[Dataset entries]
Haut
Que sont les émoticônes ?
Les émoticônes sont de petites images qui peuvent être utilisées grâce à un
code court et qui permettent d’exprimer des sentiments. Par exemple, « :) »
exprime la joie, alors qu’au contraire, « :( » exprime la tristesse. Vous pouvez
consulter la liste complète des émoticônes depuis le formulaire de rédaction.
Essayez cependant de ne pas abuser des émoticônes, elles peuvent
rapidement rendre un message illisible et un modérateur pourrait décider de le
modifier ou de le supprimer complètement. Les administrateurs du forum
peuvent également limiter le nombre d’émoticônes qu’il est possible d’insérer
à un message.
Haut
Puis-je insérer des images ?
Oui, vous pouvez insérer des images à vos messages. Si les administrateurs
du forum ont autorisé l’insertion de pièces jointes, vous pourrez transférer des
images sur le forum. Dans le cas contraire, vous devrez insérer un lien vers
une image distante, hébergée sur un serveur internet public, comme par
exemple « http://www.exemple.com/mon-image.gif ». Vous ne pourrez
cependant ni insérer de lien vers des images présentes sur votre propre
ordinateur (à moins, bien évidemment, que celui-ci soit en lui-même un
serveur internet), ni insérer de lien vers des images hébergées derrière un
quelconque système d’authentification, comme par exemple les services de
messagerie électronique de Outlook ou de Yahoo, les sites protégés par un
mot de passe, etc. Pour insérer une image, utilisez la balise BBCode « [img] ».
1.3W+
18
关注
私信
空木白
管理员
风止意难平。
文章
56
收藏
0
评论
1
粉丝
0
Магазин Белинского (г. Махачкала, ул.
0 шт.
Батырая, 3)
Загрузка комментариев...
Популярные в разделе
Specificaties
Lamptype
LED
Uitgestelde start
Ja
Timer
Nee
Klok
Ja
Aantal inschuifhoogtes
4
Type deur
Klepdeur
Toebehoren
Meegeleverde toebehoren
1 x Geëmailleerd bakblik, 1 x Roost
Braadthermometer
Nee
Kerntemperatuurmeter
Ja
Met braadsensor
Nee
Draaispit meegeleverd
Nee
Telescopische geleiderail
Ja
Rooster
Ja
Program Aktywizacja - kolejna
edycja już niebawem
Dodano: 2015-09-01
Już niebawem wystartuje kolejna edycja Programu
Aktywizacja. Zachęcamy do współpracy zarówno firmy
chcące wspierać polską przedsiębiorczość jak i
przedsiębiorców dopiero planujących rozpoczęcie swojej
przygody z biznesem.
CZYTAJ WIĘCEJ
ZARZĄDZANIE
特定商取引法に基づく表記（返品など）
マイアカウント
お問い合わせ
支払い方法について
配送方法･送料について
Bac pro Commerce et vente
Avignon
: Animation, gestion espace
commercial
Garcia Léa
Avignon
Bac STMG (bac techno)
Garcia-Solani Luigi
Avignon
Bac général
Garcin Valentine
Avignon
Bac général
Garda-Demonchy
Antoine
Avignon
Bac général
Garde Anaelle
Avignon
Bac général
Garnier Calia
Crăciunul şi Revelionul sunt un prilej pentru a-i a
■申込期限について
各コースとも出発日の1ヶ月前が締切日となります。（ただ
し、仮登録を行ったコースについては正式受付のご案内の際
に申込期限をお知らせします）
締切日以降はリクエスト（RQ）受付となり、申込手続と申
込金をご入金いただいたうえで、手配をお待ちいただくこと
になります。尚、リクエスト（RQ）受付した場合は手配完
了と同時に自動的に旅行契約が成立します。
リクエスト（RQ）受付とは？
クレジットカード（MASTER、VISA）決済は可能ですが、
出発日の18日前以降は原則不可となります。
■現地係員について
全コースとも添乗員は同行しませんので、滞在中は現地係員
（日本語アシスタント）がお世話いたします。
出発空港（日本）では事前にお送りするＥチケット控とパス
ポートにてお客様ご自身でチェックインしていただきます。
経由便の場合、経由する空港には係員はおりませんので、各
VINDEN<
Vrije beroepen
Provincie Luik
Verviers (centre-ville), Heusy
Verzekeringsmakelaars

To do — Across the records above, how many lines hold the string "exemple"? The number alone will do.

Response to this task — 3